Set exercise -
Write out, precisely and in full, each line of the material.

Data entries -

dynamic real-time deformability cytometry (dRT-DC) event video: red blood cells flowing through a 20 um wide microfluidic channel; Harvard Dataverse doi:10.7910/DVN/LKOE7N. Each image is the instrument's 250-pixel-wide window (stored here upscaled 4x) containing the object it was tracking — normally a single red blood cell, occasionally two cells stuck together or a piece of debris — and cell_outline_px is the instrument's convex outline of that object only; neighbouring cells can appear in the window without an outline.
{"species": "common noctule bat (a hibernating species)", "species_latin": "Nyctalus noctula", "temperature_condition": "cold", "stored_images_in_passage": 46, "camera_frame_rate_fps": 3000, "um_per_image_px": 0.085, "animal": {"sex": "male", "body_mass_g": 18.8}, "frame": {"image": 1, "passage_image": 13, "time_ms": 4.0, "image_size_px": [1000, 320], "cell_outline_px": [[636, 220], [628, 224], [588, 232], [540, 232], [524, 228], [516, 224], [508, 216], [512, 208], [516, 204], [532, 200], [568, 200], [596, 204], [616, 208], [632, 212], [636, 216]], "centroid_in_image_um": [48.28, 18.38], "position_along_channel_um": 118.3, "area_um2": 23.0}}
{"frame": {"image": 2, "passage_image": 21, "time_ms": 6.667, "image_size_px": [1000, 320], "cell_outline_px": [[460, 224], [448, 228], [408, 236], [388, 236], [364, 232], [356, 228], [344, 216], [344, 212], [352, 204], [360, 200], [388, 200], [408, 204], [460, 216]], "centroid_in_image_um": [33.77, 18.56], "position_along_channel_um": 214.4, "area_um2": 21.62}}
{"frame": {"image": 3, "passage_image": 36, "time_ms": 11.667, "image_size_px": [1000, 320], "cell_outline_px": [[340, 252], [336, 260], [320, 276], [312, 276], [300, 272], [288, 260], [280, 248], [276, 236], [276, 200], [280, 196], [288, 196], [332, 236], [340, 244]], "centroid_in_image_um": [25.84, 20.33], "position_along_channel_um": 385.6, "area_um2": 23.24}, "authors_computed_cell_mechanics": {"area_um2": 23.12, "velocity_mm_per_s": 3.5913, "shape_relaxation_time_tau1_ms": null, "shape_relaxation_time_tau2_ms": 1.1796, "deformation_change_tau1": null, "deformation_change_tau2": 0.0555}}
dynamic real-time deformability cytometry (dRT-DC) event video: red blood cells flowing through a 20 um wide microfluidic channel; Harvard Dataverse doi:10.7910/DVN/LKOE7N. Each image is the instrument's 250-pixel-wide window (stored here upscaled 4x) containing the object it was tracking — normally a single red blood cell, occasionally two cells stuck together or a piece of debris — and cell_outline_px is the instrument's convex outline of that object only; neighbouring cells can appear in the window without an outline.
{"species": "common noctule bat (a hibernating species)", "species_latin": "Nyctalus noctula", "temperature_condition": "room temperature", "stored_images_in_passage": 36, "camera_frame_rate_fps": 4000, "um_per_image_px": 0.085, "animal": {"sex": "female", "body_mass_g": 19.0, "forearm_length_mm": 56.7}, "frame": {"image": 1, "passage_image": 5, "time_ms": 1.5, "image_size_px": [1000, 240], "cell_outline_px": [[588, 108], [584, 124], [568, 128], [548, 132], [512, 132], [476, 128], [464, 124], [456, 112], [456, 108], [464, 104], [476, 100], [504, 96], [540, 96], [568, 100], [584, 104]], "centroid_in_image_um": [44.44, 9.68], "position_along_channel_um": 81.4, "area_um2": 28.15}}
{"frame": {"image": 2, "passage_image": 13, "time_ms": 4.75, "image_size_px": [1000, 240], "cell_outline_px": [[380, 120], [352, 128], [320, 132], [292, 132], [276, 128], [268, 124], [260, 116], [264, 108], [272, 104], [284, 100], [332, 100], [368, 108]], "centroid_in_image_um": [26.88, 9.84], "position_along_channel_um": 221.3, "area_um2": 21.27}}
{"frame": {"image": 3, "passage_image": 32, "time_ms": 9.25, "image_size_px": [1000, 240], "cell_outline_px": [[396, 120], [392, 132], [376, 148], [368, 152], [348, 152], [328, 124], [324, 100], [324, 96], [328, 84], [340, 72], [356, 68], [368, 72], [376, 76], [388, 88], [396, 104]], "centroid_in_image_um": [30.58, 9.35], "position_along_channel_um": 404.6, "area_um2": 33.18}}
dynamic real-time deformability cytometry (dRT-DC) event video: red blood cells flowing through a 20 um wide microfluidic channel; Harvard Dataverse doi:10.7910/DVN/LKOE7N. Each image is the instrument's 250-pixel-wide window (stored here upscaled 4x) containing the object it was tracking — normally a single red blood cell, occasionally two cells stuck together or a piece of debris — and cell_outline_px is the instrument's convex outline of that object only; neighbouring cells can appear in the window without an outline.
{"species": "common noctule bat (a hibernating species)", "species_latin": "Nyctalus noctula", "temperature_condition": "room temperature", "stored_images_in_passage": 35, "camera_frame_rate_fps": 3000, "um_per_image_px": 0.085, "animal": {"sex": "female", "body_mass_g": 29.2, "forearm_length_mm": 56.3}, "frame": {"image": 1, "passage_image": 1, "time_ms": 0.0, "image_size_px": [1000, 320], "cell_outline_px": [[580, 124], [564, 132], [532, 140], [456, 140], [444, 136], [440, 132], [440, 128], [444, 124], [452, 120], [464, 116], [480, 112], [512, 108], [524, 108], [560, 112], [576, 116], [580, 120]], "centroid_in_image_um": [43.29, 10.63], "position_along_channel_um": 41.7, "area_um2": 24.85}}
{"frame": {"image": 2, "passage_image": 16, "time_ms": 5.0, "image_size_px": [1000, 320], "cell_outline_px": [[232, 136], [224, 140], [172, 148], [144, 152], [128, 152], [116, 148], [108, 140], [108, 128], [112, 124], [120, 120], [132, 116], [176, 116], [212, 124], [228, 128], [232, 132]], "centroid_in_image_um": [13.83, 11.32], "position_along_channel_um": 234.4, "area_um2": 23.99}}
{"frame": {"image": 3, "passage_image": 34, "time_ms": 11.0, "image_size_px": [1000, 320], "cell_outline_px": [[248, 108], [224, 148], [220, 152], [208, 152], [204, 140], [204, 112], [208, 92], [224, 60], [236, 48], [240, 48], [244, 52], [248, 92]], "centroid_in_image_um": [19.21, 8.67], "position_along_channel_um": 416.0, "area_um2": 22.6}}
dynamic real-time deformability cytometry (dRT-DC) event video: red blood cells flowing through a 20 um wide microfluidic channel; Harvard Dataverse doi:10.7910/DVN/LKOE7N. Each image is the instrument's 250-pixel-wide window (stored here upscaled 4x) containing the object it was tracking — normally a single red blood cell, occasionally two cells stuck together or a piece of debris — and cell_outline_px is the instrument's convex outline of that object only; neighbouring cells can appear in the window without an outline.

Solution to the problem -
dynamic real-time deformability cytometry (dRT-DC) event video: red blood cells flowing through a 20 um wide microfluidic channel; Harvard Dataverse doi:10.7910/DVN/LKOE7N. Each image is the instrument's 250-pixel-wide window (stored here upscaled 4x) containing the object it was tracking — normally a single red blood cell, occasionally two cells stuck together or a piece of debris — and cell_outline_px is the instrument's convex outline of that object only; neighbouring cells can appear in the window without an outline.
{"species": "common noctule bat (a hibernating species)", "species_latin": "Nyctalus noctula", "temperature_condition": "cold", "stored_images_in_passage": 46, "camera_frame_rate_fps": 3000, "um_per_image_px": 0.085, "animal": {"sex": "male", "body_mass_g": 18.8}, "frame": {"image": 1, "passage_image": 13, "time_ms": 4.0, "image_size_px": [1000, 320], "cell_outline_px": [[636, 220], [628, 224], [588, 232], [540, 232], [524, 228], [516, 224], [508, 216], [512, 208], [516, 204], [532, 200], [568, 200], [596, 204], [616, 208], [632, 212], [636, 216]], "centroid_in_image_um": [48.28, 18.38], "position_along_channel_um": 118.3, "area_um2": 23.0}}
{"frame": {"image": 2, "passage_image": 21, "time_ms": 6.667, "image_size_px": [1000, 320], "cell_outline_px": [[460, 224], [448, 228], [408, 236], [388, 236], [364, 232], [356, 228], [344, 216], [344, 212], [352, 204], [360, 200], [388, 200], [408, 204], [460, 216]], "centroid_in_image_um": [33.77, 18.56], "position_along_channel_um": 214.4, "area_um2": 21.62}}
{"frame": {"image": 3, "passage_image": 36, "time_ms": 11.667, "image_size_px": [1000, 320], "cell_outline_px": [[340, 252], [336, 260], [320, 276], [312, 276], [300, 272], [288, 260], [280, 248], [276, 236], [276, 200], [280, 196], [288, 196], [332, 236], [340, 244]], "centroid_in_image_um": [25.84, 20.33], "position_along_channel_um": 385.6, "area_um2": 23.24}, "authors_computed_cell_mechanics": {"area_um2": 23.12, "velocity_mm_per_s": 3.5913, "shape_relaxation_time_tau1_ms": null, "shape_relaxation_time_tau2_ms": 1.1796, "deformation_change_tau1": null, "deformation_change_tau2": 0.0555}}
dynamic real-time deformability cytometry (dRT-DC) event video: red blood cells flowing through a 20 um wide microfluidic channel; Harvard Dataverse doi:10.7910/DVN/LKOE7N. Each image is the instrument's 250-pixel-wide window (stored here upscaled 4x) containing the object it was tracking — normally a single red blood cell, occasionally two cells stuck together or a piece of debris — and cell_outline_px is the instrument's convex outline of that object only; neighbouring cells can appear in the window without an outline.
{"species": "common noctule bat (a hibernating species)", "species_latin": "Nyctalus noctula", "temperature_condition": "room temperature", "stored_images_in_passage": 36, "camera_frame_rate_fps": 4000, "um_per_image_px": 0.085, "animal": {"sex": "female", "body_mass_g": 19.0, "forearm_length_mm": 56.7}, "frame": {"image": 1, "passage_image": 5, "time_ms": 1.5, "image_size_px": [1000, 240], "cell_outline_px": [[588, 108], [584, 124], [568, 128], [548, 132], [512, 132], [476, 128], [464, 124], [456, 112], [456, 108], [464, 104], [476, 100], [504, 96], [540, 96], [568, 100], [584, 104]], "centroid_in_image_um": [44.44, 9.68], "position_along_channel_um": 81.4, "area_um2": 28.15}}
{"frame": {"image": 2, "passage_image": 13, "time_ms": 4.75, "image_size_px": [1000, 240], "cell_outline_px": [[380, 120], [352, 128], [320, 132], [292, 132], [276, 128], [268, 124], [260, 116], [264, 108], [272, 104], [284, 100], [332, 100], [368, 108]], "centroid_in_image_um": [26.88, 9.84], "position_along_channel_um": 221.3, "area_um2": 21.27}}
{"frame": {"image": 3, "passage_image": 32, "time_ms": 9.25, "image_size_px": [1000, 240], "cell_outline_px": [[396, 120], [392, 132], [376, 148], [368, 152], [348, 152], [328, 124], [324, 100], [324, 96], [328, 84], [340, 72], [356, 68], [368, 72], [376, 76], [388, 88], [396, 104]], "centroid_in_image_um": [30.58, 9.35], "position_along_channel_um": 404.6, "area_um2": 33.18}}
dynamic real-time deformability cytometry (dRT-DC) event video: red blood cells flowing through a 20 um wide microfluidic channel; Harvard Dataverse doi:10.7910/DVN/LKOE7N. Each image is the instrument's 250-pixel-wide window (stored here upscaled 4x) containing the object it was tracking — normally a single red blood cell, occasionally two cells stuck together or a piece of debris — and cell_outline_px is the instrument's convex outline of that object only; neighbouring cells can appear in the window without an outline.
{"species": "common noctule bat (a hibernating species)", "species_latin": "Nyctalus noctula", "temperature_condition": "room temperature", "stored_images_in_passage": 35, "camera_frame_rate_fps": 3000, "um_per_image_px": 0.085, "animal": {"sex": "female", "body_mass_g": 29.2, "forearm_length_mm": 56.3}, "frame": {"image": 1, "passage_image": 1, "time_ms": 0.0, "image_size_px": [1000, 320], "cell_outline_px": [[580, 124], [564, 132], [532, 140], [456, 140], [444, 136], [440, 132], [440, 128], [444, 124], [452, 120], [464, 116], [480, 112], [512, 108], [524, 108], [560, 112], [576, 116], [580, 120]], "centroid_in_image_um": [43.29, 10.63], "position_along_channel_um": 41.7, "area_um2": 24.85}}
{"frame": {"image": 2, "passage_image": 16, "time_ms": 5.0, "image_size_px": [1000, 320], "cell_outline_px": [[232, 136], [224, 140], [172, 148], [144, 152], [128, 152], [116, 148], [108, 140], [108, 128], [112, 124], [120, 120], [132, 116], [176, 116], [212, 124], [228, 128], [232, 132]], "centroid_in_image_um": [13.83, 11.32], "position_along_channel_um": 234.4, "area_um2": 23.99}}
{"frame": {"image": 3, "passage_image": 34, "time_ms": 11.0, "image_size_px": [1000, 320], "cell_outline_px": [[248, 108], [224, 148], [220, 152], [208, 152], [204, 140], [204, 112], [208, 92], [224, 60], [236, 48], [240, 48], [244, 52], [248, 92]], "centroid_in_image_um": [19.21, 8.67], "position_along_channel_um": 416.0, "area_um2": 22.6}}
dynamic real-time deformability cytometry (dRT-DC) event video: red blood cells flowing through a 20 um wide microfluidic channel; Harvard Dataverse doi:10.7910/DVN/LKOE7N. Each image is the instrument's 250-pixel-wide window (stored here upscaled 4x) containing the object it was tracking — normally a single red blood cell, occasionally two cells stuck together or a piece of debris — and cell_outline_px is the instrument's convex outline of that object only; neighbouring cells can appear in the window without an outline.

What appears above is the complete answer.